Ambiguities in the Competency Based Curriculum (CBC) at the junior secondary level must be resolved to facilitate seamless implementation, school heads have said.
The principals who are in Mombasa for a five-day conference, under the Kenya Secondary Schools Heads Secondary (KESSHA), lamented that it has not been cleared whether junior secondary studies will be conducted in primary or secondary schools.
Over 7,500 principals also complained of under-funding with a report by Kessha revealing secondary schools across the country have employed at least six Boards of Management teachers.
The report shows BOM teachers gobble up to Sh12 million of school budgets making the provision of effective learning and teaching materials a challenge.
“There is also the nagging issue of shortage of teachers in secondary schools which has been worsened by the Government’s push for 100 per cent primary to secondary school transition. This issue must also be addressed urgently,” KESSHA chairman Kahi Indimuli said yesterday.
He added: “We cannot turn schools into employers, that is not our core mandate. Our work is to impart knowledge in students. The extra cost has affected learning in schools.”
KESSHA noted the Government has not also released capitation grants for several students because of the challenges related to implementation of National Education Management Information System (NEMIS).
“Most secondary schools have not received funding because of NEMIS which has become a big problem. This must be resolved as quickly as possible,” said Indimuli.
Under the CBC, pupils in Grade Four this year are expected to transit to junior secondary but teachers say the Government is yet develop curriculum to guide its implementation.
The Government rolled out the CBC this year and it is currently being implemented in Pre-Primary One and Pre-Primary Two (PP1 and PP2) and Grades 1, 2 and 3.
The KESSHA boss said the curricular should determine whether the junior secondary studies will be done at secondary or primary schools.
“The law also stipulates that junior secondary schools will have their principals meaning there will be two school heads in one institution,” Indimuli said.
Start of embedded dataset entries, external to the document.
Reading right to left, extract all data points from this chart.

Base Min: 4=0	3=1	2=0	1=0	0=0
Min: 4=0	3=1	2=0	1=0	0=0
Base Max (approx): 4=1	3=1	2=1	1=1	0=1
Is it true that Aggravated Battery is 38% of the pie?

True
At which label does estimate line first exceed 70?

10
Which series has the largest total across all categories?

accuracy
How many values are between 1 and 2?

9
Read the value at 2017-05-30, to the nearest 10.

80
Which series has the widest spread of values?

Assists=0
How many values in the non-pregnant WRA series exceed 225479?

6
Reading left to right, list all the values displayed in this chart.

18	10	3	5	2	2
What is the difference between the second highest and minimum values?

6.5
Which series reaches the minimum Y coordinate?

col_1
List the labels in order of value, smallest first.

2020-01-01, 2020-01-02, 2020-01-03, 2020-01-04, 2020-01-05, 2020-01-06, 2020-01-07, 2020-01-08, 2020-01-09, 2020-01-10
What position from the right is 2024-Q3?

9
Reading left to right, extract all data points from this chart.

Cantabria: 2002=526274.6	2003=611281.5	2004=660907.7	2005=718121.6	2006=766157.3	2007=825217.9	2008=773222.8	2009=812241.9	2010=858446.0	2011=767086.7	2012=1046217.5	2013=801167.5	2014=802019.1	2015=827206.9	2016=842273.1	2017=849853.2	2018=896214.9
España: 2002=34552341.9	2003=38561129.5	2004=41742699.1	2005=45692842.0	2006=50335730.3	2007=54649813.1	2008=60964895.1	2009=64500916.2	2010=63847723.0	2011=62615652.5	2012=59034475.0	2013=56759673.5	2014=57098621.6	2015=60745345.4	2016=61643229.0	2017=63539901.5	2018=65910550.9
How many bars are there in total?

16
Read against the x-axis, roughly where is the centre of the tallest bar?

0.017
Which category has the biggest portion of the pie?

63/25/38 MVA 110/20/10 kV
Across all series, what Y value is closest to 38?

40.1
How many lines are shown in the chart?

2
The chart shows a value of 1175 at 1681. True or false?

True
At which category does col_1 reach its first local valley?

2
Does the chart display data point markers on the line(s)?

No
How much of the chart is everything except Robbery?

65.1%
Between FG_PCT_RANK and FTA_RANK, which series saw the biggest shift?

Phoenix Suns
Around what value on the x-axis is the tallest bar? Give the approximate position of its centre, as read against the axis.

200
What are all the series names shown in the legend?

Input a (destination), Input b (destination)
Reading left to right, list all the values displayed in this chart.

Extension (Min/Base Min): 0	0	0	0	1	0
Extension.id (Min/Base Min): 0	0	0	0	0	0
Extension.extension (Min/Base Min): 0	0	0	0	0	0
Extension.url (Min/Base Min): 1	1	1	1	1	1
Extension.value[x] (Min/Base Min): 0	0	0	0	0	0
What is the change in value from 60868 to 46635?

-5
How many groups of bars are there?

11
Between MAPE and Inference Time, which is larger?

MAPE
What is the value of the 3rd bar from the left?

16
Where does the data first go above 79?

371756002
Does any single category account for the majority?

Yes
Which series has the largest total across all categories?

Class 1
“Kenya Institute of Curriculum Development (KICD) should make public the content of subjects to be studied at junior secondary schools for us to know whether it will be implemented at the secondary or primary levels,” he said.
“The KCID should make the content public for principals to be able to put in place an effective process to anchor the CBC in the junior secondary.”
“We need to know how we will anchor the junior secondary. There will be extra classrooms at the primary schools given Standard Eight will not be there. The content will enable us understand whether secondary teachers will be required,” said Indimuli.
He was addressing the media in Mombasa ahead of the 44th KESSHA annual conference.
Meanwhile, KSSHA also opposed the proposal to lower the age of consent to 16 years terming it is “immoral” and unacceptable.
“If a girl cannot get a driving license or an ID until she is 18 years-old, why should one want the same girl to have sex at 16?” said Indimuli.
Education CS George Magoha has said there will be no turning back in implementing the new system of education.